Understanding Energy Ratings

The Energy Label

The Energy Rating label enables consumers to compare the energy efficiency of domestic appliances on a fair and equitable basis. It also provides incentive for manufacturers to improve the energy performance of appliances.

The Energy Rating Label was first introduced in 1986 in NSW and Victoria. It is now mandatory in all states and territories for refrigerators, freezer, clothes washers, clothes dryers, dishwashers and air-conditioners (single phase only) to carry the label when they are offered for sale. Three phase airconditioners may carry an energy label if the suppliers chooses to apply for one.

The Energy Rating Label has two main features:

The Star Rating of an appliance is determined from the energy consumption and size of the product. These values are measured under Australian Standards which define test procedures for measuring energy consumption and minimum energy performance criteria. Appliances must meet these criteria before they can be granted an Energy Rating Label.

Energy rating labels

Facts and fiction about the label

Fiction: The energy label is a government seal of approval.

Fact: The energy label is a source of consumer information about the energy consumption of major electrical household appliances - all of the specified appliances types must carry a label. Although the scheme is operated by governments and appliances must meet certain minimum performance standards, the scheme does not provide any guarantee of appliance quality or durability.

Fiction: The energy label is a seal of energy efficiency.

Fact: The energy label is a tool to help consumers compare appliances with similar characteristics on the basis of energy consumption. Good and poor efficiency ratings are shown. All products carry an energy label.

Fiction: The energy label shows the actual amount of energy an appliance will consume once installed in a home.

Fact: The energy label is an estimate of the energy an appliance will consume in kilowatt-hours (kWh) under standard conditions. The conditions of tests in Australian Standards try to replicate actual use as closely as possible. However, actual energy consumption will depend on how an appliance is used and often it is used. Factors like climate can also have a big influence.

Fiction: The energy label is a safety label.

Fact: The energy label is a graphic representation of an appliance's energy efficiency relative to similar models.
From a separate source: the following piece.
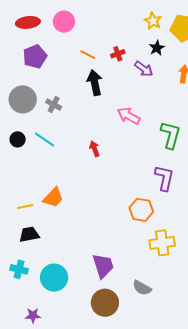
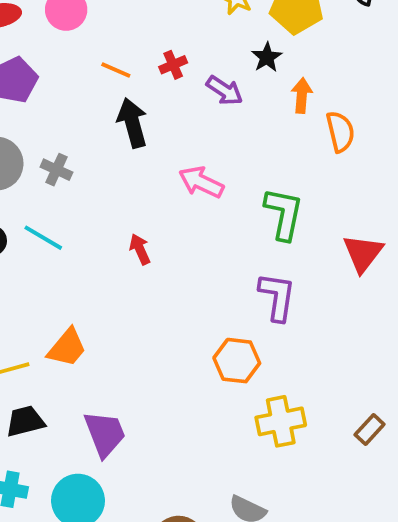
black star: (157, 48) -> (267, 57), moved
purple trapezoid: (103, 266) -> (105, 434), moved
Safety requirements are defined under different regulations and reference separate Australian Standards.

Fiction: The energy label is a promotional rating determined by manufacturers.

Fact: The energy label is a source of information about each product that is measured by the manufacturer using standard testing procedures. All labels are registered under Government regulations and information provided is supported by detailed test reports. The program is jointly operated by governments, consumer groups and manufacturers.

Fact: The energy label is the only information label that can help consumers compare appliances and make an energy-wise choice.